Once your Ubuntu server is up and running the rest is really simple. Use the following command to install Ollama:

curl -fsSL https://ollama.com/install.sh | sh

And then install llama3:8b model with this command:

ollama run llama3:8b-instruct-q4_0

Then stop Ollama:

sudo systemctl stop ollama

Edit the Ollama ini file and change the host address to 0.0.0.0 so it will respond to any machine on the network.

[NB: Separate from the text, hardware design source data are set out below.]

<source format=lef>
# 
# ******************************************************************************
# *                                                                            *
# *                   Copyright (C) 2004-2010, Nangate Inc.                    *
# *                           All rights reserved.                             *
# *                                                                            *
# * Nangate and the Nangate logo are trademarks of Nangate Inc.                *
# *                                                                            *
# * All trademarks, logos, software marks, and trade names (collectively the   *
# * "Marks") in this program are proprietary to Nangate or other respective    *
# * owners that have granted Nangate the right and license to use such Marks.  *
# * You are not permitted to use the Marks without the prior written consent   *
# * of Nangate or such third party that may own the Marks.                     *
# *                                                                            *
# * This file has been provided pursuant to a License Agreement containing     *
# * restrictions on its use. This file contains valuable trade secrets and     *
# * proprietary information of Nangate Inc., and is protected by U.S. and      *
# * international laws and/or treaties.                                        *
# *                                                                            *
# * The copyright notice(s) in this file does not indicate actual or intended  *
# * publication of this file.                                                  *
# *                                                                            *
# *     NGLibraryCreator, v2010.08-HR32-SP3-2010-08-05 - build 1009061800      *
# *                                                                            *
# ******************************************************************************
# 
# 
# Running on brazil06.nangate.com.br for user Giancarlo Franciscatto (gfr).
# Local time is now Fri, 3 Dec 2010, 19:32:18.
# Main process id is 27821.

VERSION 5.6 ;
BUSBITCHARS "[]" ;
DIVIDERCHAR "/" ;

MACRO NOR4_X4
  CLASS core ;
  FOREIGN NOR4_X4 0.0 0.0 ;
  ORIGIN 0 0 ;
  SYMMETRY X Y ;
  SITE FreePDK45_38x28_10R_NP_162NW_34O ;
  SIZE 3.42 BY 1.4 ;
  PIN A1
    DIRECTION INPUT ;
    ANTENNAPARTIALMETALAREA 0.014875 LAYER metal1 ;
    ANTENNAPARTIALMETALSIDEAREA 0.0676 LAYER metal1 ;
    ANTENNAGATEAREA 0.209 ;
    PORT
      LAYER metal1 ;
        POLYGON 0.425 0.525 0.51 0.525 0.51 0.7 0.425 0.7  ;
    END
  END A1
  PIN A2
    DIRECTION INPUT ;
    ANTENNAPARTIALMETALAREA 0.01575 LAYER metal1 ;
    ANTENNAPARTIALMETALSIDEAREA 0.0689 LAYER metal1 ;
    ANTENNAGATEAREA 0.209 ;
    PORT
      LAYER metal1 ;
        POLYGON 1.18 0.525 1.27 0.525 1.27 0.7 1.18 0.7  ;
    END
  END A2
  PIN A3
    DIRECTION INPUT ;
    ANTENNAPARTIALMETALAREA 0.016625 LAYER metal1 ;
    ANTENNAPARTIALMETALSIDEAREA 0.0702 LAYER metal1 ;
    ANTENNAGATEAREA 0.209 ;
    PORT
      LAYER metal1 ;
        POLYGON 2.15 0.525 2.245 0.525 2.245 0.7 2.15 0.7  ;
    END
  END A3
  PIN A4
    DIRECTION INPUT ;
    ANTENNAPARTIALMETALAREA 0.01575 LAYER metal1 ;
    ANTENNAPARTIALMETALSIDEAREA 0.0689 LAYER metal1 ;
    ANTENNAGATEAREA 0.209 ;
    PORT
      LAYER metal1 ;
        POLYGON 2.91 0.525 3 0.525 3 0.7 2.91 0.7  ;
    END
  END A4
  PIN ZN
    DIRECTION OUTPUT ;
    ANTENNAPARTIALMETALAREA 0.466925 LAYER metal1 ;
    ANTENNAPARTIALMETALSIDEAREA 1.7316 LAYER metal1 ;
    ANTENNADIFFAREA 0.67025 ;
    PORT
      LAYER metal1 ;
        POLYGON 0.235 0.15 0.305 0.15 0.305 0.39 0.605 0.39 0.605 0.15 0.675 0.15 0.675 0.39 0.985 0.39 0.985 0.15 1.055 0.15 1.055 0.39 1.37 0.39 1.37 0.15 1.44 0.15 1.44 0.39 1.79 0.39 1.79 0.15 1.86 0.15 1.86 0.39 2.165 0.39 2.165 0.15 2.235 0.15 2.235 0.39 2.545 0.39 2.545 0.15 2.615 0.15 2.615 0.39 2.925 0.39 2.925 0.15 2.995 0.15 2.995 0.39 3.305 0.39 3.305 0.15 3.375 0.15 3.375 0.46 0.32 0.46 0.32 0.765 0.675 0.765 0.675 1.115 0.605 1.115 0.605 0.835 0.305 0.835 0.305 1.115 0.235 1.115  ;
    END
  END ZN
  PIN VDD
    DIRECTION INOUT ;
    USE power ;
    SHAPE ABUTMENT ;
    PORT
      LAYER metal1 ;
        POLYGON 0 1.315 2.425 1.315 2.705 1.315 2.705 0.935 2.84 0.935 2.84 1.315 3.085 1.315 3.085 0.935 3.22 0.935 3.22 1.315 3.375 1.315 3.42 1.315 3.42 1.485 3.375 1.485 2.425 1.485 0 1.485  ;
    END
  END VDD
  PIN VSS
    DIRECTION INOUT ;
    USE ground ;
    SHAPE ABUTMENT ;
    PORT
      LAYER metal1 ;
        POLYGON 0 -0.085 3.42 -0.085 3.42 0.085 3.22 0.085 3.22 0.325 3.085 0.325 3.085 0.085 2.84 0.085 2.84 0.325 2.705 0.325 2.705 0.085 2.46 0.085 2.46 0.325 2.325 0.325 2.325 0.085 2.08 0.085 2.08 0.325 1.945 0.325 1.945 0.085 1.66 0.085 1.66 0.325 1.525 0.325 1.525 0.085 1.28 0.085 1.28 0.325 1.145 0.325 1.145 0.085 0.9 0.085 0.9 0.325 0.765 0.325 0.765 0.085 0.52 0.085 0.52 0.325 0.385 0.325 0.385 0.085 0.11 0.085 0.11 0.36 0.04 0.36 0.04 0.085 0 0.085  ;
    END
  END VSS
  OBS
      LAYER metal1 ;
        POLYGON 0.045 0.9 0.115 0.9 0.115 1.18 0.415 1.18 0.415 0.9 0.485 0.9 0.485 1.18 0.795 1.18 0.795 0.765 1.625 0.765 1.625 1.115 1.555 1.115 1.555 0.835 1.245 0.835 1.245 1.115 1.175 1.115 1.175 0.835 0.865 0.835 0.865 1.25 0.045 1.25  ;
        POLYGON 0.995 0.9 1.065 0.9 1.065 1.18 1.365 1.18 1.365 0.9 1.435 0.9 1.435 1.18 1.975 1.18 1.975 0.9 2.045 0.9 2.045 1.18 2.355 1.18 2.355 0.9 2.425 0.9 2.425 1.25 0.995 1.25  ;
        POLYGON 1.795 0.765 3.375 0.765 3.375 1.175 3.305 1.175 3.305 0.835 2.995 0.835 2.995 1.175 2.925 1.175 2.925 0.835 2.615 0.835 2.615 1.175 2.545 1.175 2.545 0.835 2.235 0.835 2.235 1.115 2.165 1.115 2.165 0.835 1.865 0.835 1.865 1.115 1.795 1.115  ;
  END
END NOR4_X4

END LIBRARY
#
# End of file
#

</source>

sudo systemctl edit ollama.service

Insert the following lines:

[Service]
Environment=”OLLAMA_HOST=0.0.0.0″
Save the file and exit the editor and restart Ollama:

sudo systemctl start ollama

Setting up the clients

What is really nice about Ollama is that there is a Chrome and Edge extension called Page Assist, the will give your easy and trouble free access to your new server. In Chrome or Edge, install the Page Assist extention.

page-assist

Once it is installed, right click on the extention icon and go to options.

page-assist2

That will bring you to the following Olama Page.

page-assist3

Click on the gear in the upper right hand corner of the page and click on Ollama Settings.

page-assist4

On the Ollama Settings page you need to open the Advanced Ollama URL Configuration, then enable “Custom Origin URL” and both the Ollama URL and the Custom Origin URL to the address of your new Ollama Server. Leave the port number as 11434. And press Save for each address.

page-assist5

Once you are on the Ollama is running page:

page-assist6

You need to refresh the page and select the model that was installed.

page-assist7

And you are done. You now have a private AI server up and running.